このステップでは、解析対象のサンプルがリファレンスと比較して変化しているゲノムの領域を選別する。これらの領域は「active regions」と定義される。バックグラウンドノイズのレベルを超す変動が見られない領域はスキップされる。この工程は、リファレンスと同一の領域で再構成を行わないことで、解析を高速化することを目的としている。

2. active regionsのアセンブリによるハプロタイプの決定


このステップでは、サンプルに存在する可能性のあるDNA配列を再構築する。active regionsにマッピングされたリードを使用して、ハプロタイプと呼ばれる配列を構築する。まず、可能性のあるハプロタイプのリストを作成するために、参照配列をテンプレートとしてactive regionsのアセンブリを構築する。

次に、各リードを順番に取得し、テンプレートとのマッチングを試みる。リードの一部がテンプレートと一致しない場合、ミスマッチを考慮してグラフに新しいノードを追加する。このプロセスを多くのリードで繰り返すと、多くの配列パターンを持つ複雑なアセンブリができあがる。しかし、GATKは各パターンを支持したリードの数を記録しているため、最も可能性の高い配列だけを選択することができる。

ハプロタイプが決定されると、それぞれのハプロタイプは元の参照配列に対して再調整され、潜在的なバリアントサイトが特定される。

3. リードデータからハプロタイプの尤度を計算する。


候補となるハプロタイプが揃ったところで、各ハプロタイプに対する各リードのペアワイズアライメントを行う。各リードを取り出し、PairHMMアルゴリズムを用いて、各ハプロタイプ(参照ハプロタイプを含む)に対して順番にアライメントを行う。PairHMMアルゴリズムでは、データの品質に関する情報(base quality scoreやindel quality scoreなど)を考慮し、各リードとハプロタイプのペアに対して、そのハプロタイプでそのリードが観測される可能性を表すスコアを出力する。

次に、これらのスコアを用いて、前のステップで特定された候補地において、個々の対立遺伝子の証拠がどれだけあるかを計算する。このプロセスはallelesに対するmarginalizationと呼ばれ、次のステップでサンプルに遺伝子型を割り当てるために最終的に使用される実際の数値を生成する。これにより、リードデータに対するハプロタイプの尤度が得られる。次に、これらの尤度データから各バリアントサイトの対立遺伝子の尤度を求める。

4. サンプルごとの遺伝子型の割り当て


前のステップでは、対象となる各候補のバリアントサイトについて、読み取りごとの対立遺伝子の尤度の表を作成した。
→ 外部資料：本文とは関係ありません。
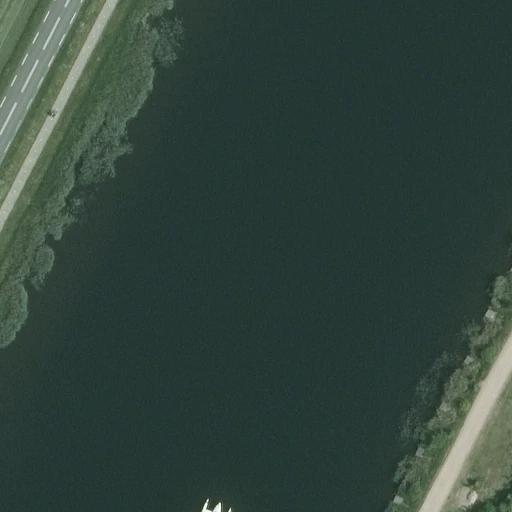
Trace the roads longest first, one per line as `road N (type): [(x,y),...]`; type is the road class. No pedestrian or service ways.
road 1 (track): [(424,511),(511,339)]
road 2 (primary): [(0,131),(67,0)]
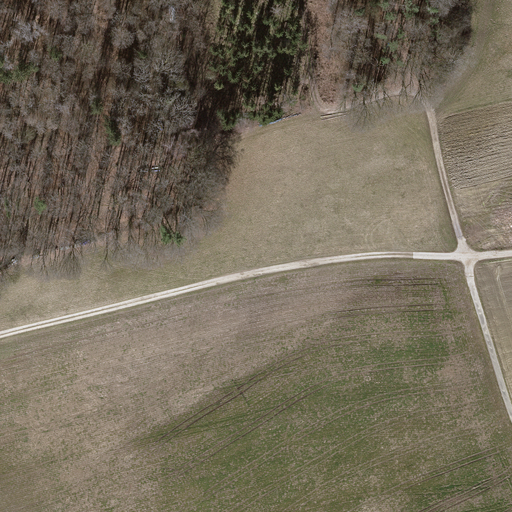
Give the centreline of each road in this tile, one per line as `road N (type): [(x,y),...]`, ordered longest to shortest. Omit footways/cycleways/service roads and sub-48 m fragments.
road 1 (track): [(464,250),(371,251),(0,336)]
road 2 (track): [(296,0),(310,108),(401,80),(425,90),(464,250)]
road 3 (track): [(511,413),(464,250)]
最後に、これらの尤度を総合的に評価して、各サイトで最も可能性の高いサンプルの遺伝子型を決定する。これは、ベイズの定理を適用して、可能性のある各遺伝子型の尤度を計算し、最も可能性の高いものを選択することで行われる。これにより、ジェノタイプコールが生成されるとともに、バリアントコールが出力された場合には、出力VCFにアノテーションされる様々なメトリクスが計算される。
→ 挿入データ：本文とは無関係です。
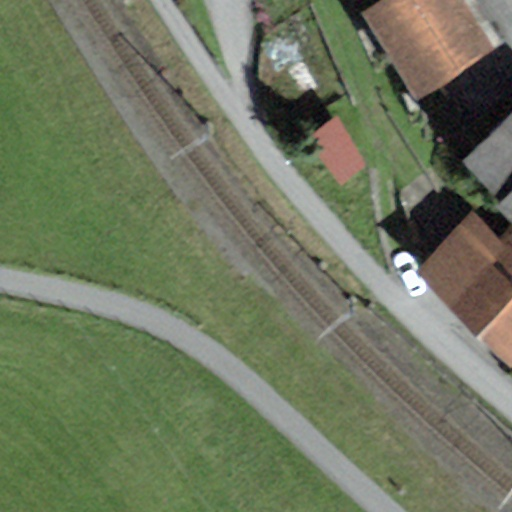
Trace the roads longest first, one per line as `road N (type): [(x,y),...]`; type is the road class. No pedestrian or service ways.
road 1 (track): [(0,284),(155,316),(209,350),(386,511)]
road 2 (residential): [(234,117),(398,297),(511,397)]
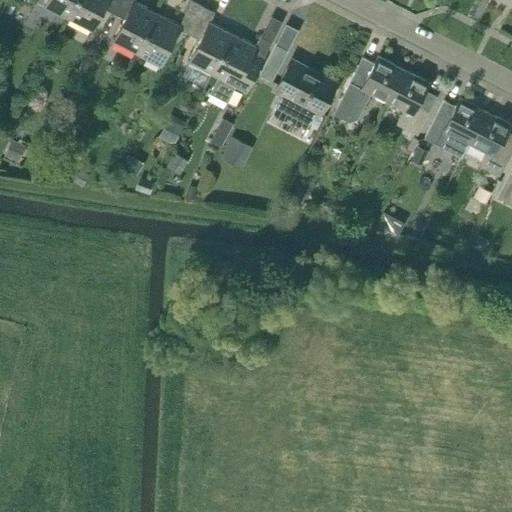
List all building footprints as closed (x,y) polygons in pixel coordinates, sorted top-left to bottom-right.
[(77,0),(47,0),(44,5),(68,18),(77,0)] [(77,0),(68,18),(91,29),(103,6),(114,12),(119,0),(77,0)] [(113,41),(136,53),(157,11),(135,0),(119,0),(114,12),(125,17),(113,41)] [(157,11),(136,53),(159,65),(178,28),(189,33),(203,6),(192,0),(180,23),(157,11)] [(215,12),(203,6),(189,33),(200,39),(188,62),(195,65),(211,73),(215,65),(232,33),(210,22),(215,12)] [(211,73),(218,77),(210,93),(227,101),(236,83),(248,89),(272,41),(261,35),(256,45),(232,33),(215,65),(211,73)] [(288,49),(276,43),(265,65),(260,75),(272,81),(280,65),(288,49)] [(370,91),(388,99),(404,69),(396,65),(378,55),(374,63),(362,56),(355,69),(342,94),(333,113),(350,121),(356,118),(363,105),(367,98),(370,91)] [(278,90),(283,93),(276,106),(309,123),(316,110),(318,111),(334,81),(303,65),(294,60),(291,65),(278,90)] [(417,133),(430,108),(437,95),(426,88),(429,81),(404,69),(388,99),(404,108),(396,123),(417,133)] [(460,97),(456,105),(444,98),(437,112),(424,137),(445,147),(452,133),(469,142),(485,110),(460,97)] [(511,123),(485,110),(469,142),(486,151),(478,165),(499,175),(511,151),(511,133),(507,131),(511,123)] [(158,136),(173,143),(182,125),(168,117),(158,136)] [(221,146),(226,136),(215,130),(210,140),(221,146)] [(252,145),(232,135),(221,157),(242,167),(252,145)] [(87,144),(74,137),(66,153),(79,160),(87,144)] [(12,139),(5,155),(18,161),(26,145),(12,139)] [(422,164),(428,150),(418,145),(412,160),(422,164)] [(180,174),(188,159),(174,151),(166,166),(180,174)] [(72,180),(82,186),(89,174),(80,168),(72,180)] [(511,169),(498,196),(511,203),(511,169)] [(139,176),(135,189),(149,194),(154,181),(139,176)] [(191,184),(188,193),(194,195),(197,185),(191,184)] [(303,188),(296,185),(290,195),(300,201),(304,193),(303,188)] [(485,202),(491,191),(479,185),(473,196),(485,202)] [(361,223),(375,219),(371,207),(357,211),(361,223)]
入力 :Variant call行うファイル (bam形式)

出力:フィルタリングされていない生のSNPおよびインデルを含むVCFまたはGVCFファイル。GVCFワークフローを利用する場合は、GVCFファイルが出力されるため、まずGenotypeGVCFsを実行し、その後フィルタリングを行ってから解析を行う必要がある。